Already years have passed, my father stumbling
Without her, dying slowly he still gambles
That their souls must surely have been aligned
Even though we built the homes for one special bird
We never saw her, nor her strong voice ever again heard.
I do hope that perhaps
Upon my soul, his soul's eyes might glance.
At least for one moment's chance
That for one day we will together dance.
"Suffering Love Not"
Breathing deep and long, then shallow
The calmness enters, the timeless now
All on Earth and Heaven dissolve within me.
The dreams, the hopes and the desires fade so,
The sounds of birds and cars and drums-
Are gone, and so the thing that is "I" is Free.
And from here I no longer need thee,
Instead the earthly love transmutes
Into a finer thing than the sound of mere flutes,
Bringing a peace, releasing the hurtful hold
That your eyes and hands and mind, so bold,
Had on me.
No longer my life's energy spent on your powerful illusions,
For I need not believe in our synergy
For I now see through my own grandiose delusions.
And yet I can not say that I do not still love thee.
I can say , more truly, that this is so,
Tho all the trappings of old love gone.
I do not ask you to believe me,
It matters not whether your body will stay or go.

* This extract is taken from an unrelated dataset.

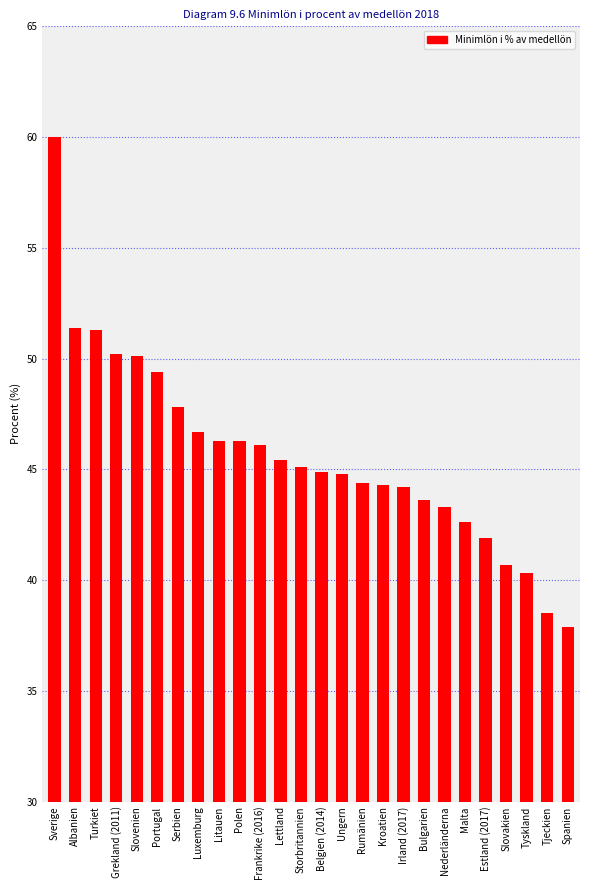

What is the label of the 25th bar from the right?

Albanien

In one mind, one heart, forever we shall all bond.
"Humbled by Your Eyes"
One sweet, unencumbered, deliberate soul,
Behind your eyes, resides,
And oh so grateful am I
For any time I am able to drink from the bowl
You hold out so graciously, in the face of all tides.

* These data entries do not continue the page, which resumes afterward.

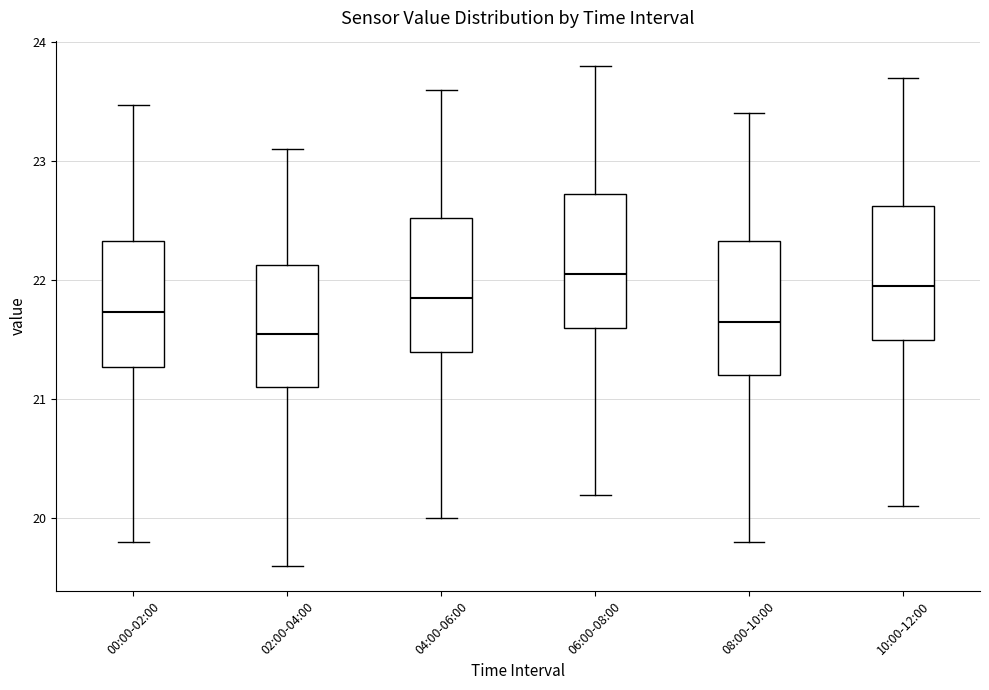

Reading left to right, read every box against the y-axis: the position of its median line, the range the box covers, and the ends of its whiskers. The values are not printed on the chart, so give them approximately, as read against the axis.

00:00-02:00: median 21.7, box 21.3 to 22.3, whiskers 19.8 to 23.5
02:00-04:00: median 21.6, box 21.1 to 22.1, whiskers 19.6 to 23.1
04:00-06:00: median 21.9, box 21.4 to 22.5, whiskers 20.0 to 23.6
06:00-08:00: median 22.1, box 21.6 to 22.7, whiskers 20.2 to 23.8
08:00-10:00: median 21.7, box 21.2 to 22.3, whiskers 19.8 to 23.4
10:00-12:00: median 22.0, box 21.5 to 22.6, whiskers 20.1 to 23.7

Your heart stretches in all directions with no sigh
Of regret, or fear.
Your brave heart has risen beyond and above
Life's small domain
Into the One Heart Beating through
All nature's harshness, into Love.
Of this I stand in awe, thus to remain
Enamored, respectful, humbled for all that is you.
Your warn hands, soft yet strong
Allow your heart's true meaning to flood through
Into my weakened body, for that I long.
No grateful words give meaning
To the vastness I feel
When into your eyes I bring myself to peer.
One mind, one heart, All.
Your smile reminds me of this,
Walking not alone.
Flower fallen to Earth,
Reminding others to Fly.
Your wounded heart, by childhoods' days,
Appearing behind your grown-up eyes
Comes lashing out on harshly spoken words.
The sweet, little boy, alone lays
Curled up inside, each day dies,
As words from past voices are deferred.
I cry for you, wait for your release
Of the remorse you hold so dear
Until the day, your freedom. you can see.
To walk with you, both abandoning dis-ease,
Hand in hand, both allowing our fear
To dissolve as a sugar cube in a cup of hot tea.
I married you, a child we bore,
Who now must carry our burden
Of loving each other yet letting it go,
Long before our broken hearts tore
Free from what destruction did levy
Upon our will to a true marriage sow.
My wounded heart, by childhood's days.
Dwells in every line on my now weary face,
Softened only slightly when tears dampen
The memories, with warm, soft grace.